**What the task asks**
Lines with the string "CMYK" must each be copied from the listing.

**Record excerpts**

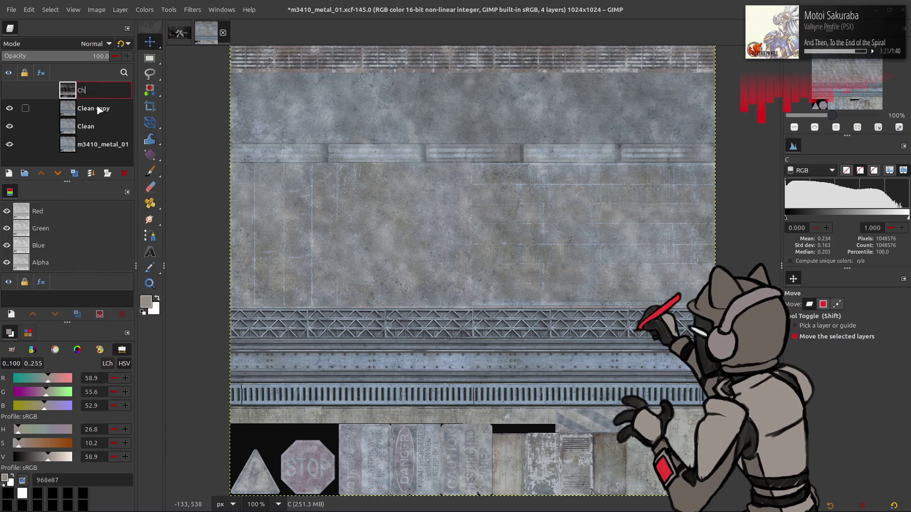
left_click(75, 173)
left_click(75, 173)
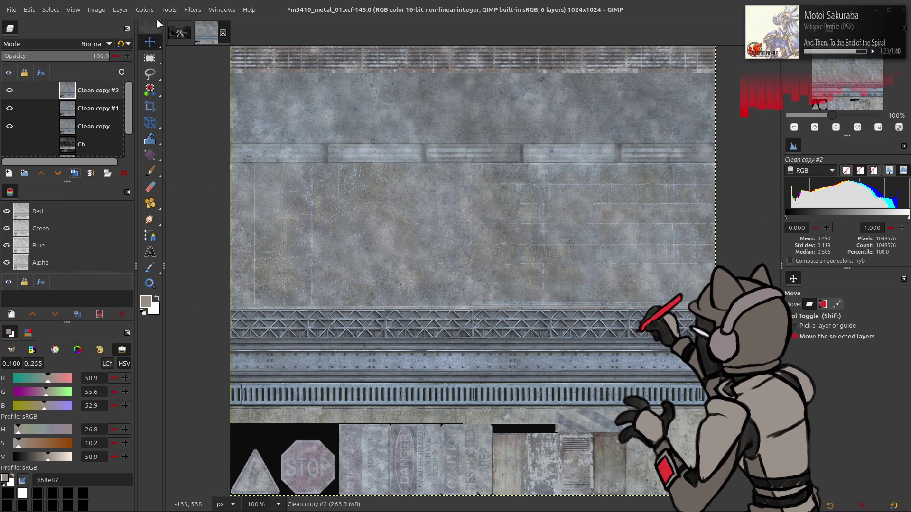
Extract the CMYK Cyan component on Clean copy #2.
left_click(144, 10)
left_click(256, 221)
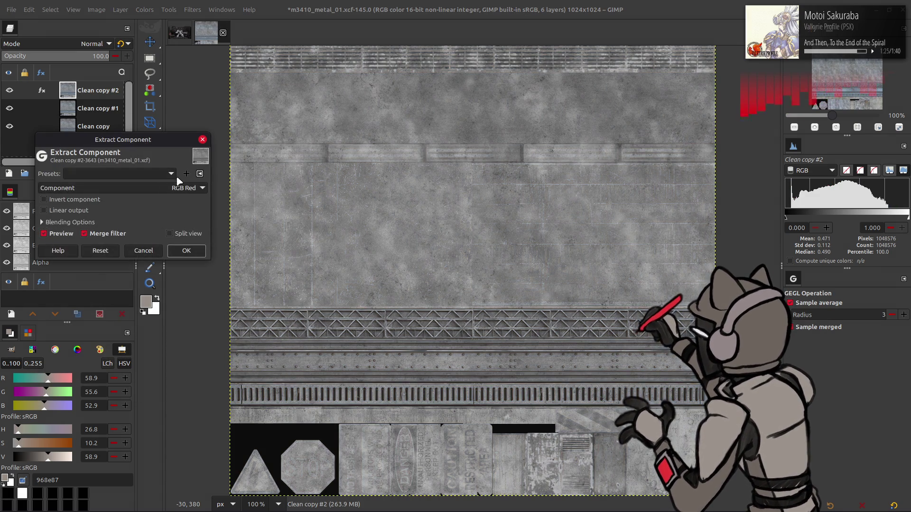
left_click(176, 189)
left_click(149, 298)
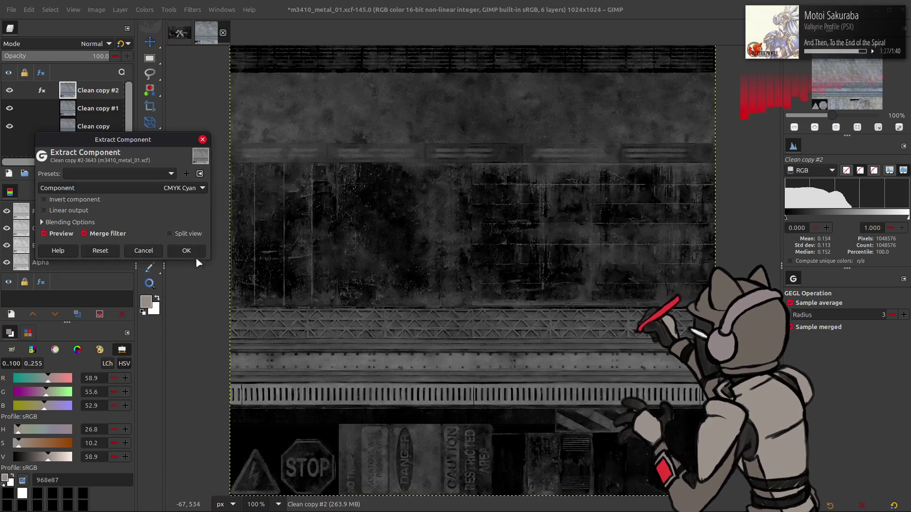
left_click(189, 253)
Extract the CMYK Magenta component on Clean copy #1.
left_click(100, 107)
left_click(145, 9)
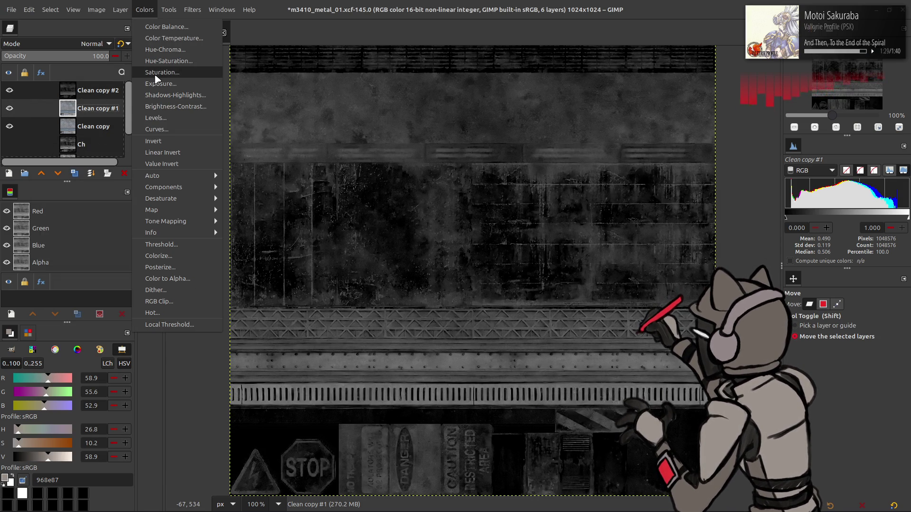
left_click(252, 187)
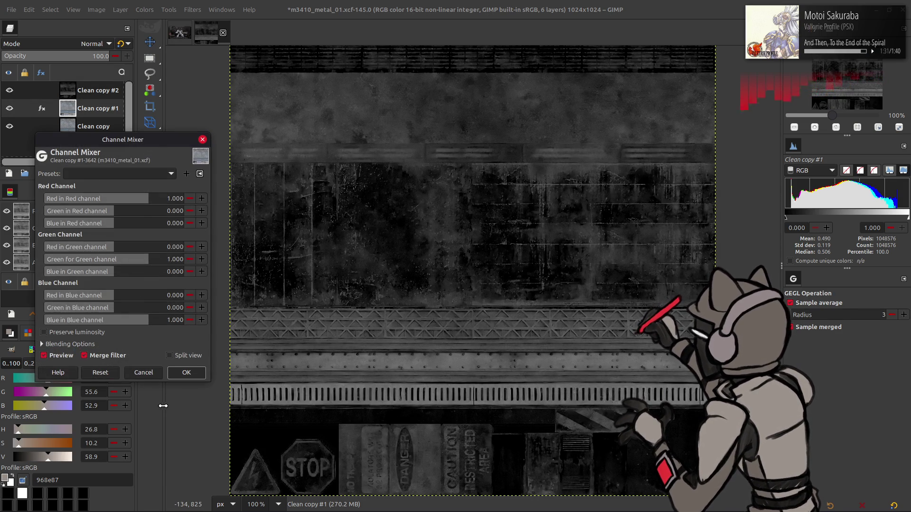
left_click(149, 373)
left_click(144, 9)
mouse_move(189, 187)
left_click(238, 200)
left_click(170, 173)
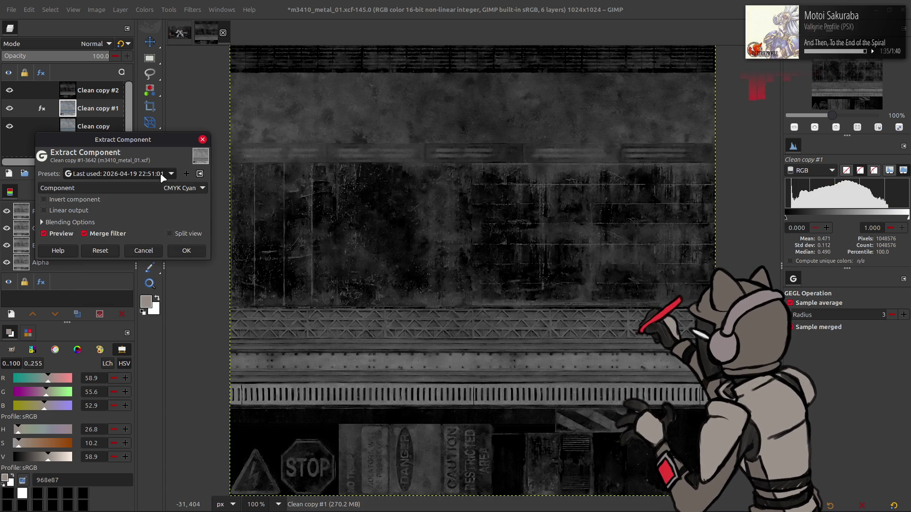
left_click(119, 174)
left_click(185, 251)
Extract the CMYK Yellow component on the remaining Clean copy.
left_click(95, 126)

**Solution to this exercise**
Extract the CMYK Cyan component on Clean copy #2.
Extract the CMYK Magenta component on Clean copy #1.
Extract the CMYK Yellow component on the remaining Clean copy.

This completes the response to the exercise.